--- DOCUMENT EXTRACT ---
——————

Showing posts with label marijuana. Show all posts
Showing posts with label marijuana. Show all posts

Wednesday, April 29, 2026

HIGH-KU OF THE DAY!® | SPRING HAS SPRUNG!

IT'S SPRING—TIME TO TOKE
GREENHOUSE GROWIN', BOWLS BLOWIN'
RUBY VIOLET FIRE.


April showers bring May FLOWER! By the looks of it, spring ain't the only thing in bloom—and we're here for it. From backyard boogies with Point Breeze to picnicking with Pineapple Mojito, here are a few popular strains to elevate your next barbecue.  

Point Breeze
If you're ready for some super yummmbly and oh-so-bubblegumbly sweet leaf that's perfect for painting rainbows, this happy, heady, indica-dominant hybrid is known for its knockout effects. A cross of Khalifa Kush x Gastro Pop, the nuanced diesel finish doesn't disappoint. Warning: This shizz ain't playin'.

——————

--- EXERCISE DESCRIPTION ---
Retype the part of the spring strains post starting with "HIGH-KU OF THE" and going on through "shizz ain't playin'.".

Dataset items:

——————

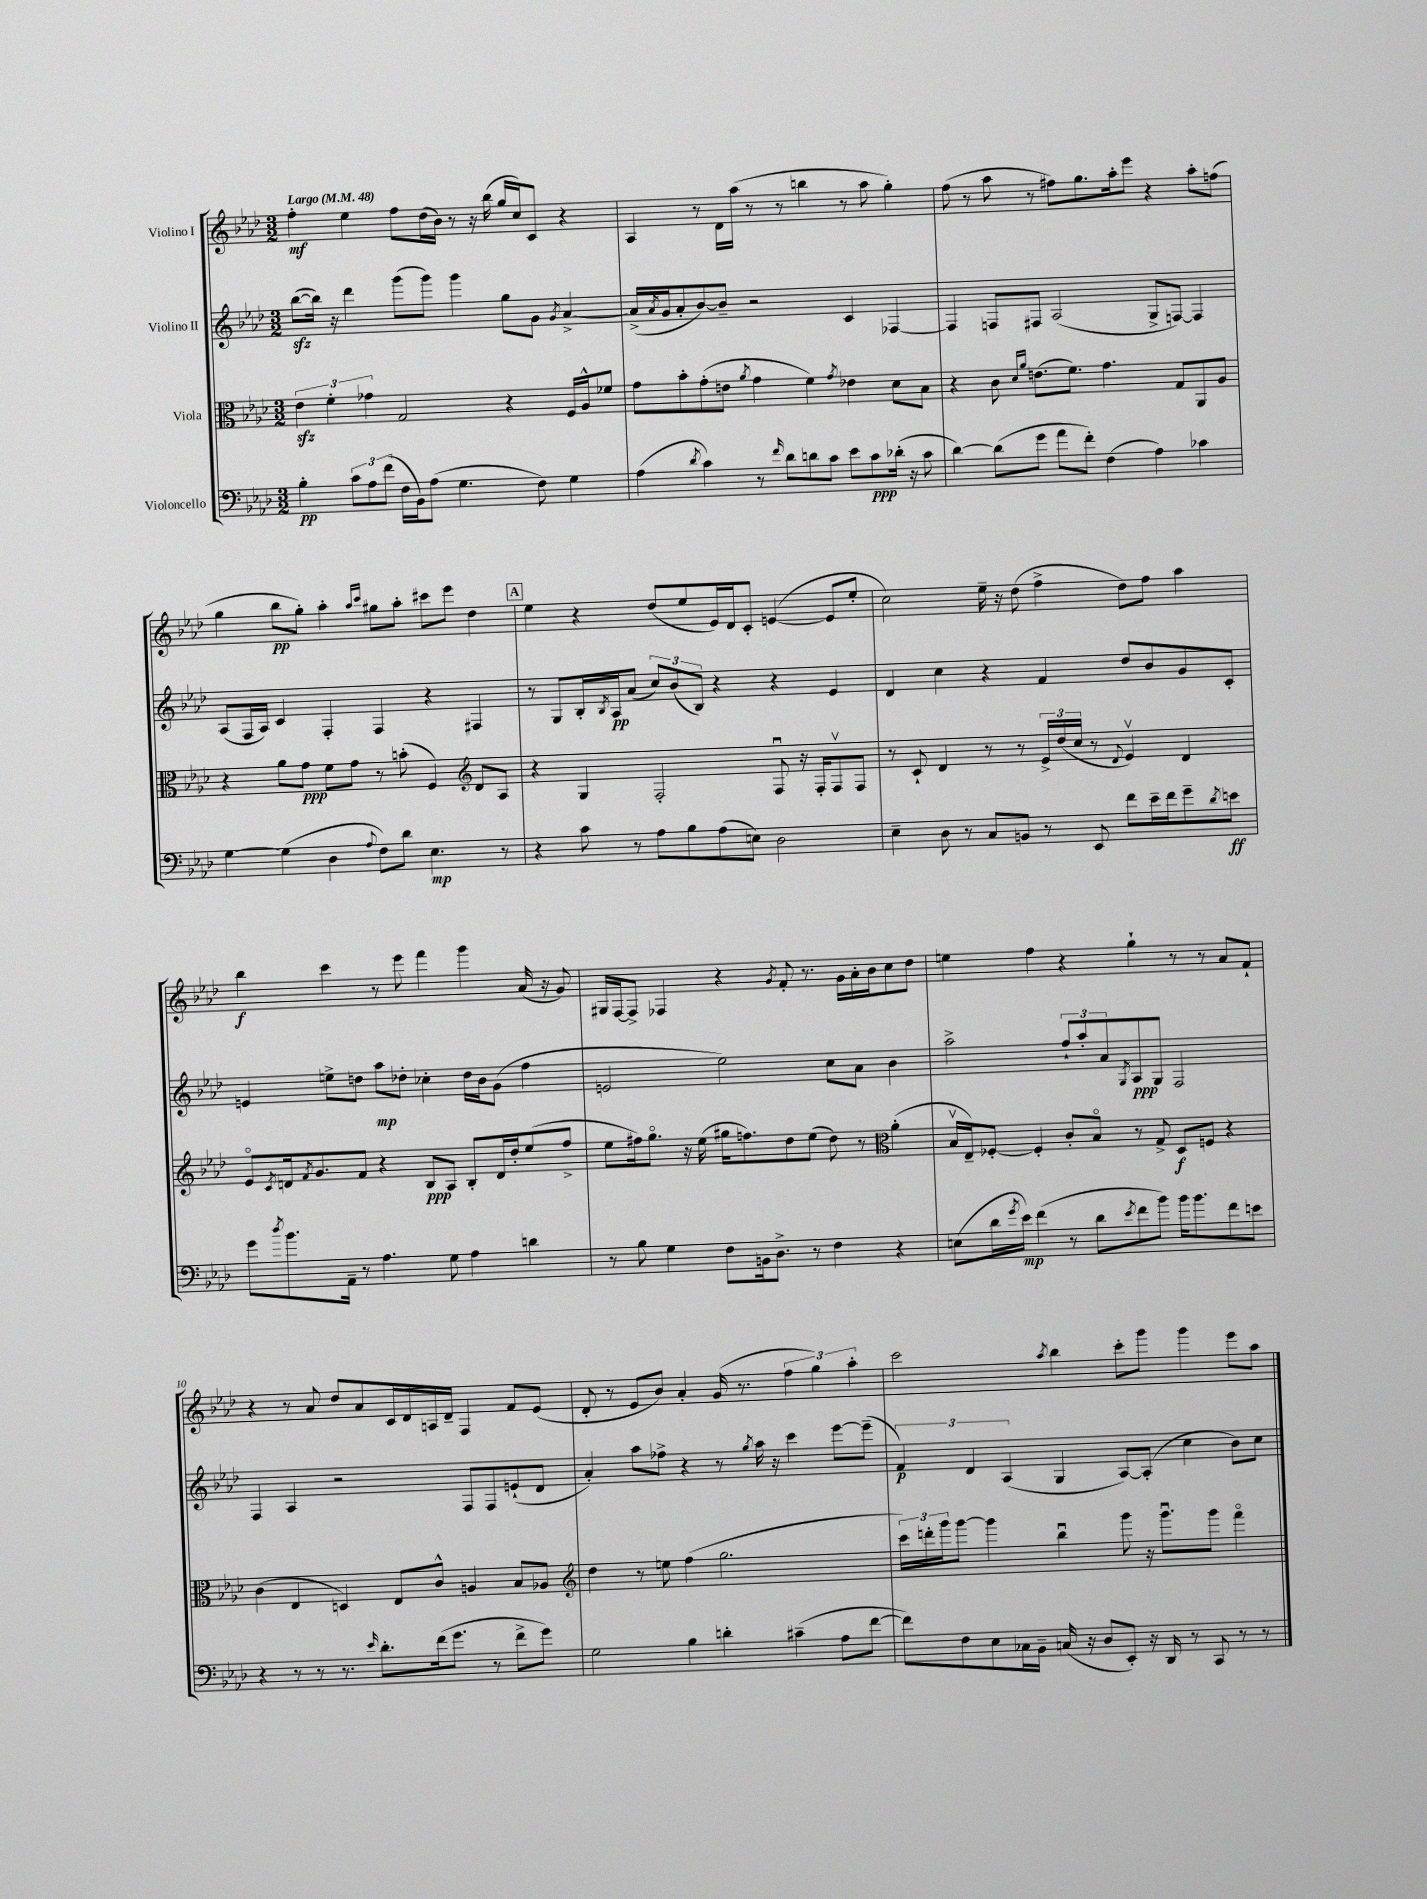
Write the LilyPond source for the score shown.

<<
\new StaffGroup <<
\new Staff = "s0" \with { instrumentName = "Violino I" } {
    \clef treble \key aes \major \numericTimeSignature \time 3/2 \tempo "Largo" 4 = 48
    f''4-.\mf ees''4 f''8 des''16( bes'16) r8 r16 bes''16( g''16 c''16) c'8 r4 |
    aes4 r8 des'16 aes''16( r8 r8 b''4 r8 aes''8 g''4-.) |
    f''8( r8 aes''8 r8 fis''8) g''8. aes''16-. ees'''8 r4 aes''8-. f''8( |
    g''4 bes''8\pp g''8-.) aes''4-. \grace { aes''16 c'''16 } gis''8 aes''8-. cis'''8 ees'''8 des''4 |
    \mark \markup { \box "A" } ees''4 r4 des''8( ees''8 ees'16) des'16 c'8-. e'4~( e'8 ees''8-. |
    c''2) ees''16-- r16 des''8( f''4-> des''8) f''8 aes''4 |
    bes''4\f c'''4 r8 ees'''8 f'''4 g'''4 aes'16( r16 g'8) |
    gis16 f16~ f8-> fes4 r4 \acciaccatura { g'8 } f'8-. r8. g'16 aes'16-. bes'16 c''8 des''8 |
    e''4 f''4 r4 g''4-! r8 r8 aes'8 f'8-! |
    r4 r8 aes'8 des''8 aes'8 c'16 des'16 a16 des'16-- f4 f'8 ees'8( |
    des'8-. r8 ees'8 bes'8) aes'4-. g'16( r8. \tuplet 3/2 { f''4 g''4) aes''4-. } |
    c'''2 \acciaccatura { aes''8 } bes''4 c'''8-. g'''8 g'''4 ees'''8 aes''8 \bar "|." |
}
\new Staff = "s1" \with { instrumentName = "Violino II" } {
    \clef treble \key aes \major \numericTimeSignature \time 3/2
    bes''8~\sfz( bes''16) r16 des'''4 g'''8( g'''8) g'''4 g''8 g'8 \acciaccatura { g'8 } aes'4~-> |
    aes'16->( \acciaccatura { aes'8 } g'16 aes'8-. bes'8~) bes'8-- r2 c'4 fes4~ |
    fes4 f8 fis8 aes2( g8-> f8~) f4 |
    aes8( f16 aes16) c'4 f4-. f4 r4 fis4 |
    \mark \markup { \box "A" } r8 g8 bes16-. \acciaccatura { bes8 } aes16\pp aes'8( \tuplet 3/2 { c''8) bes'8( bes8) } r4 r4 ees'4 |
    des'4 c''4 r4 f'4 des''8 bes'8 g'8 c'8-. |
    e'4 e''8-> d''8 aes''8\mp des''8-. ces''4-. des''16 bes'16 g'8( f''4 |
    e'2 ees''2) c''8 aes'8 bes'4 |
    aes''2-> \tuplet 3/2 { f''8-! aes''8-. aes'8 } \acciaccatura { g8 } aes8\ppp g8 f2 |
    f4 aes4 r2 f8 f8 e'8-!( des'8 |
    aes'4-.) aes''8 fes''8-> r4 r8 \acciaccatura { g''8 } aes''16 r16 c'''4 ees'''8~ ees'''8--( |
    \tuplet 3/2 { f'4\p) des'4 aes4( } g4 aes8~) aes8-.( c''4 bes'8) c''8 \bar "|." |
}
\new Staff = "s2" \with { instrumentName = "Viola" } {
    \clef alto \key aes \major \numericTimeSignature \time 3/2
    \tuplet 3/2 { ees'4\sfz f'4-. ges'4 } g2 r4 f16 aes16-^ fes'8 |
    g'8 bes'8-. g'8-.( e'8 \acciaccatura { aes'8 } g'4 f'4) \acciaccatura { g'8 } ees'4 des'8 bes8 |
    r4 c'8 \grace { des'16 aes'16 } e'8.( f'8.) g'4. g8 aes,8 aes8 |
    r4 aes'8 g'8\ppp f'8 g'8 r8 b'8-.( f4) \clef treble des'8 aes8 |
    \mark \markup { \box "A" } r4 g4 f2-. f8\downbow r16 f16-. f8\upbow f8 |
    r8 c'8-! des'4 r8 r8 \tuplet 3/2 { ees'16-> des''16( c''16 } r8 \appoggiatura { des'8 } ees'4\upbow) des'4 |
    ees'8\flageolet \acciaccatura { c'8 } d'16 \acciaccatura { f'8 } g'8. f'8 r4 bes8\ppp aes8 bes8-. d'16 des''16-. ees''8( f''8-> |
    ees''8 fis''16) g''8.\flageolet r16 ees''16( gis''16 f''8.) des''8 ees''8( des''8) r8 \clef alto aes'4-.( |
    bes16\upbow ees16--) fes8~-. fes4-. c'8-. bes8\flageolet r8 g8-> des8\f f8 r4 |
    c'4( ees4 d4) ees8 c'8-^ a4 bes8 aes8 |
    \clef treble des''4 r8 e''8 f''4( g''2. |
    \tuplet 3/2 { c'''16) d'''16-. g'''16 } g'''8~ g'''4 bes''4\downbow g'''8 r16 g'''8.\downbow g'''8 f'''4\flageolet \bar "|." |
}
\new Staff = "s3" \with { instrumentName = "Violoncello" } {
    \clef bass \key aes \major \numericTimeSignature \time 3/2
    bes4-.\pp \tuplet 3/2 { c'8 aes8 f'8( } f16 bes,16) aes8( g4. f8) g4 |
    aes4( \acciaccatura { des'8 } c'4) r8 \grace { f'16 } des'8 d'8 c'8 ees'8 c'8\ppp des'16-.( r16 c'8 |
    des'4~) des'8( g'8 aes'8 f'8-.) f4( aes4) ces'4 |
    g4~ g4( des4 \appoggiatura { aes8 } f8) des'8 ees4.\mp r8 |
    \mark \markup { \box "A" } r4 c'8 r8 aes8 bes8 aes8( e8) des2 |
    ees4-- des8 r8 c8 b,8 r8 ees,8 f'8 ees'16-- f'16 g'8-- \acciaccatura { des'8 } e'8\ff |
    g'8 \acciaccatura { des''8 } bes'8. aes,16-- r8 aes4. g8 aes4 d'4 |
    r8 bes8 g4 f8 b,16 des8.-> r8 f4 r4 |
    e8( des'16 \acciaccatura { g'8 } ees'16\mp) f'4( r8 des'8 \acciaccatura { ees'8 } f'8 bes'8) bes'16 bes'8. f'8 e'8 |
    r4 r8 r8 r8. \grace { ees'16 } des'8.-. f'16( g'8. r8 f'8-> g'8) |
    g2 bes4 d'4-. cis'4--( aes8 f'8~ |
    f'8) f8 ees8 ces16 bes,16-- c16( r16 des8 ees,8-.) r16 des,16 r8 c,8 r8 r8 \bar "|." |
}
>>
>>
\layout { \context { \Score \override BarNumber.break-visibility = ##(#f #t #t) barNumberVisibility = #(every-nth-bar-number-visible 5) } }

——————

--- THE SOLUTION ---
HIGH-KU OF THE DAY!® | SPRING HAS SPRUNG!

IT'S SPRING—TIME TO TOKE
GREENHOUSE GROWIN', BOWLS BLOWIN'
RUBY VIOLET FIRE.


April showers bring May FLOWER! By the looks of it, spring ain't the only thing in bloom—and we're here for it. From backyard boogies with Point Breeze to picnicking with Pineapple Mojito, here are a few popular strains to elevate your next barbecue.  

Point Breeze
If you're ready for some super yummmbly and oh-so-bubblegumbly sweet leaf that's perfect for painting rainbows, this happy, heady, indica-dominant hybrid is known for its knockout effects. A cross of Khalifa Kush x Gastro Pop, the nuanced diesel finish doesn't disappoint. Warning: This shizz ain't playin'.